**SUPPLIED PASSAGE:**
======
Defeat All Paywalls By Building Your Own Google Chrome Extension [DIY]

Written by ipacheco | Published 2020/05/04
Tech Story Tags: paywall | medium-paywall | remove-paywall | medium | javascript | chrome-extension | chrome | how-to-read-paywalled-stories

TLDR A Chrome extension can detect we were stopped by the paywall and automatically open the site in private mode. The extension need some permissions, webRequest and webRequestBlocking for blocking a request (for the next chapter), tabs for creating a new window or tab. We need a title for our extension and popup.html to render when someone click on the extension icon. We need an id to send a message to the site body. This is the way our content scripts with the extension communicate the extension.via the TL;DR App

They’ve been telling us internet will make us free, that we will have the knowledge at the reach of our browser, infinite possibilities and all that stuff… until you hit the (pay)wall:
When you find this message, you have 2 options, you pay the member fee or you can use all your knowledge to bypass it¹… Let’s go that way.
There are various types of paywall control techniques:
  • By cookie (we will focus on this one today)
  • By redirecting to another site
  • By hiding content using JavaScript

Paywall by cookie

Medium use cookies to track us, so the first option would be to delete the cookie that triggers this paywall (field sid in the medium cookie by the way). The problem is I would have to login again then, because maybe after reading it i want to bookmark it o follow the author (my problem is with the paywall not the content).
But why bother, just open the article in private/incognito mode and voilà, no paywall at all.
So how can we achieve this with less friction? Let’s say we build a Chrome extension that can detect we were stopped by the paywall and automatically open the site in private mode, pretty simple no?
If you want a quick guide in how to make a default extension see this Google’s guide, i will focus on the paywall bypass, download the template app and let’s start with that.

The extension

Our app consist of mainly of :
  • manifest.json holds the permissions and declare the other files
  • background.js for communicating the extension
  • hidden.js detects the paywall warning and triggers the private window
  • display.js we will use it after in this series
Let’s dive into manifest:
{
  "name": "Gandalf",
  "version": "1.0",
  "description": "You shall not redirect",
  "manifest_version": 2,
  "content_security_policy": "script-src 'self' https://ajax.googleapis.com; object-src 'self'",
  "background": {
   "scripts": ["app/background.js"] <---- 1
  },
  "permissions": [ <---- 2
    "webRequest",
    "webRequestBlocking",
    "tabs",
    "<all_urls>"
  ],
  "browser_action": { <---- 3 
      "default_title": "You shall not pass",   
      "default_popup": "popup.html"
  },
  "icons": {
    "16": "logo-small.png",
    "48": "logo-small.png",
    "128": "logo-small.png"
======
**EXTRACTED INFORMATION:**
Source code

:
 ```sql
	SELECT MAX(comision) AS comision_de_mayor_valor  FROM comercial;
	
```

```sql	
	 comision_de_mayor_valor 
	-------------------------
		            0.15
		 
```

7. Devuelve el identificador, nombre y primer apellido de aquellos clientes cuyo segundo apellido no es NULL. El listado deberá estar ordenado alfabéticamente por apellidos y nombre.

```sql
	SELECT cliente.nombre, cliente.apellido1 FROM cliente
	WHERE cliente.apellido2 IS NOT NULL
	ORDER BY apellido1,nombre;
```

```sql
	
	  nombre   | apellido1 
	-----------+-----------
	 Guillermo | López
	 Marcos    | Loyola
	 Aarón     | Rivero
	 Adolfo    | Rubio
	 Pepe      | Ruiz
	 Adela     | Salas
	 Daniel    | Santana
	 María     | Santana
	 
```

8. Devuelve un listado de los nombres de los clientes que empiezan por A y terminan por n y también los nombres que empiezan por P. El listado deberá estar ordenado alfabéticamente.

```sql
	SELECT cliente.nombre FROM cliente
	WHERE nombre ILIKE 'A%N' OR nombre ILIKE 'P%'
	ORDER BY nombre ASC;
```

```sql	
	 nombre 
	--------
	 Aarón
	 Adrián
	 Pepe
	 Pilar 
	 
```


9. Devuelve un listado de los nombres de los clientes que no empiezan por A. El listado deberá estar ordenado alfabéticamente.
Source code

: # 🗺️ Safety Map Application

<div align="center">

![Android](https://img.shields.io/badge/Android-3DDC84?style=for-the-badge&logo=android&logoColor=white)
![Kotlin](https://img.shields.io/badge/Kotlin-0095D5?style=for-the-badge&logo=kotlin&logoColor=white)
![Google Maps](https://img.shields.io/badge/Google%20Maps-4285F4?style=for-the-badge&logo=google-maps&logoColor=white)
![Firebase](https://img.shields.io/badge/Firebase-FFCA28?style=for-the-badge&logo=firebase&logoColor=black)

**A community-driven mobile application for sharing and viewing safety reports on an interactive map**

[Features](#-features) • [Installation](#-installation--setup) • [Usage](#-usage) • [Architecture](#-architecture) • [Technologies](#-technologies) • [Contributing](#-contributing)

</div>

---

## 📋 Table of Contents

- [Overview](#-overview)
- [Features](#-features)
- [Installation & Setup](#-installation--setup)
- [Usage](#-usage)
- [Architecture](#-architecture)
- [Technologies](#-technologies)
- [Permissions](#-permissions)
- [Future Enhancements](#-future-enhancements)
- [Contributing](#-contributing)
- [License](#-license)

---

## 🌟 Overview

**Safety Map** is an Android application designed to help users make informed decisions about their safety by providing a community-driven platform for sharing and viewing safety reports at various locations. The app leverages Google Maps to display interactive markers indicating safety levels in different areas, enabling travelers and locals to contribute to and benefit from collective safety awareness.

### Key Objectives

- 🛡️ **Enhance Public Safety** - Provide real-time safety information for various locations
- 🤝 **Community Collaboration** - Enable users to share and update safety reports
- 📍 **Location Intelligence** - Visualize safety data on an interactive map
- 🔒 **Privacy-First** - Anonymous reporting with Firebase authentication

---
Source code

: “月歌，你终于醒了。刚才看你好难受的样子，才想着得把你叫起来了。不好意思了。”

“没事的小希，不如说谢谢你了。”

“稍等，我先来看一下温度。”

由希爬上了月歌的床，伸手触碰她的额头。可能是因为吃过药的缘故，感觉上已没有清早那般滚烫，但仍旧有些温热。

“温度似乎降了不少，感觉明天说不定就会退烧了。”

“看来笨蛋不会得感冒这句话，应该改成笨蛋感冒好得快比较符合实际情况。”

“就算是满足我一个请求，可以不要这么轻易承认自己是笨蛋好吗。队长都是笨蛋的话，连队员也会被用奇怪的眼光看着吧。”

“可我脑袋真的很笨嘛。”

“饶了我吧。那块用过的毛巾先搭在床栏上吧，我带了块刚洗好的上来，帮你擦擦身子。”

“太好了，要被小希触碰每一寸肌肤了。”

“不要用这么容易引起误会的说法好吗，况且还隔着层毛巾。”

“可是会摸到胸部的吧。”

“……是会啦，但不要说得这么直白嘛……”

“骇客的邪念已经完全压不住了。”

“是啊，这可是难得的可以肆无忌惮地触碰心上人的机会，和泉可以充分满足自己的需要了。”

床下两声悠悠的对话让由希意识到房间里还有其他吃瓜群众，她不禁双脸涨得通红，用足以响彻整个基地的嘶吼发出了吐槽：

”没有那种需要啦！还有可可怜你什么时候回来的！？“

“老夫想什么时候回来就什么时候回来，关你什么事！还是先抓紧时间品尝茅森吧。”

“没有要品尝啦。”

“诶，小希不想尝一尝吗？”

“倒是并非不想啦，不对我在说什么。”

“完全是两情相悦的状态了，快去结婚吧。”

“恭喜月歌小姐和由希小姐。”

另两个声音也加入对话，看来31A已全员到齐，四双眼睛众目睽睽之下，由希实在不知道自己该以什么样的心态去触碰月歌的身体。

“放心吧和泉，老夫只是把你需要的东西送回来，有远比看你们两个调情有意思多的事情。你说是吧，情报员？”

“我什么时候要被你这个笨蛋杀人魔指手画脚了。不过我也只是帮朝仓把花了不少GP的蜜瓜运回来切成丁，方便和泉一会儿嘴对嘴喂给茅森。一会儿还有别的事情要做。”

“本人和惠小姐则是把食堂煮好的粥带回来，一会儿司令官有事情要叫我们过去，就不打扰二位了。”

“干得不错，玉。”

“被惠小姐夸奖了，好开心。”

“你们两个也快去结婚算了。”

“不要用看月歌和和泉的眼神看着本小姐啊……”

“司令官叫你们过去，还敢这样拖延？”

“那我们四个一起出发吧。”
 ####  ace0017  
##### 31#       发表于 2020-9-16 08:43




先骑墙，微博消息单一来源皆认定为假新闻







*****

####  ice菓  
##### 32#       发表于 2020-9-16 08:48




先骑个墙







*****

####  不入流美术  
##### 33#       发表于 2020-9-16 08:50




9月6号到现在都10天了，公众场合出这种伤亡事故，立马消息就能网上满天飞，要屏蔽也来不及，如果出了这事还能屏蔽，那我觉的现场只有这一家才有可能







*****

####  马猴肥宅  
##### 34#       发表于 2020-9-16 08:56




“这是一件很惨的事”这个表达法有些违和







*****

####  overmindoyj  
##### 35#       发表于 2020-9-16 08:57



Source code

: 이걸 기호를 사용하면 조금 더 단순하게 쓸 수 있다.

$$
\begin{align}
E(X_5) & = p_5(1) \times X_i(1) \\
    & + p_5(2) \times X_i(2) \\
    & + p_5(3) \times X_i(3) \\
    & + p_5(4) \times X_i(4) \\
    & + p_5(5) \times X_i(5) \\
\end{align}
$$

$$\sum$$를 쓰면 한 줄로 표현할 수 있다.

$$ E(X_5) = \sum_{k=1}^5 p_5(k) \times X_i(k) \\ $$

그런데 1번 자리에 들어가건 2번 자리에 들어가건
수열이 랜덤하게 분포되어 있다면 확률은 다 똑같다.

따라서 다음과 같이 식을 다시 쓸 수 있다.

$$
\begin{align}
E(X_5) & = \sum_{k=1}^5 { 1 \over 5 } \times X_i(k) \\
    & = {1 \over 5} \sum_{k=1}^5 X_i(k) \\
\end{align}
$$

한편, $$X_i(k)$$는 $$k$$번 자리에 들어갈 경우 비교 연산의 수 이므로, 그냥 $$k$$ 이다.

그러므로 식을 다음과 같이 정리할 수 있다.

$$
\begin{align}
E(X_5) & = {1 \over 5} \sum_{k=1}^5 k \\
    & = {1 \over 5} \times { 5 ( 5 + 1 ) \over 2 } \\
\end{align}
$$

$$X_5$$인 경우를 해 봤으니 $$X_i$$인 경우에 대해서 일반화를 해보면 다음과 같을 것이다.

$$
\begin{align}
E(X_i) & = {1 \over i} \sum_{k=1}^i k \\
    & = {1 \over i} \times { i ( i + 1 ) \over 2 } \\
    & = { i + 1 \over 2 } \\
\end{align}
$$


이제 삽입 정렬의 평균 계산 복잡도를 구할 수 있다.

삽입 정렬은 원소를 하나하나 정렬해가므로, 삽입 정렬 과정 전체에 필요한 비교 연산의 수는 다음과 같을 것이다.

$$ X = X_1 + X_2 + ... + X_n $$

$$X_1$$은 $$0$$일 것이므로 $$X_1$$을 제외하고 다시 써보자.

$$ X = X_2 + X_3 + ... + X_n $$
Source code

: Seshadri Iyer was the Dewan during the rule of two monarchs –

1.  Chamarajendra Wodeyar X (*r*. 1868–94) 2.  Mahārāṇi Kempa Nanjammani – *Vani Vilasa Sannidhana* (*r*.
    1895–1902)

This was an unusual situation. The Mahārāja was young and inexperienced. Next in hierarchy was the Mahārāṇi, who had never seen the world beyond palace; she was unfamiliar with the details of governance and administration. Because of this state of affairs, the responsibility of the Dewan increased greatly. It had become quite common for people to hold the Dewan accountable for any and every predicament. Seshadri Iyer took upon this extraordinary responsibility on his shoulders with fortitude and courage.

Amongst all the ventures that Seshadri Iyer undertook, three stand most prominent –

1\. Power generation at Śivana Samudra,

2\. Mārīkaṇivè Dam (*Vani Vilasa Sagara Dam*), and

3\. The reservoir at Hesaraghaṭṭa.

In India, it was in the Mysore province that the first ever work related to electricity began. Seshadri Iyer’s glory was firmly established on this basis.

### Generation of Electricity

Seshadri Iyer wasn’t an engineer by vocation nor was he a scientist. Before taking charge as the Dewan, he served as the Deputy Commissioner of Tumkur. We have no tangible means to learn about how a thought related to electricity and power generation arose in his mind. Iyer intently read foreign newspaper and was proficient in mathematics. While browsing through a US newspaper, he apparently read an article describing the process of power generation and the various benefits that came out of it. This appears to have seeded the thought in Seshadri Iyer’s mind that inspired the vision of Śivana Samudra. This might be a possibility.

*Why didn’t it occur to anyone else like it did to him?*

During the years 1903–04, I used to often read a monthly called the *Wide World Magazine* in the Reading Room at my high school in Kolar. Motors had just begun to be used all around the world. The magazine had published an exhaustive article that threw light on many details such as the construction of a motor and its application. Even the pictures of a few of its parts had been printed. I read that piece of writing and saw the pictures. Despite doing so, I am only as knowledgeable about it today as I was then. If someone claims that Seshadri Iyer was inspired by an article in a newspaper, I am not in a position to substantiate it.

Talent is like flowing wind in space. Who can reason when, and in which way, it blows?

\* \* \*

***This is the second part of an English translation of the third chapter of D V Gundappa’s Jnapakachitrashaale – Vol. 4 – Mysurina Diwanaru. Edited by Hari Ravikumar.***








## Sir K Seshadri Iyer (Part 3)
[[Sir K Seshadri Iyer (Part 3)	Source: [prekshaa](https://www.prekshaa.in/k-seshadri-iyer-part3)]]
======
**YOUR TASK:**
According to the paywall article, which field in the Medium cookie triggers the paywall?

**ANSWER BELOW:**
The sid field.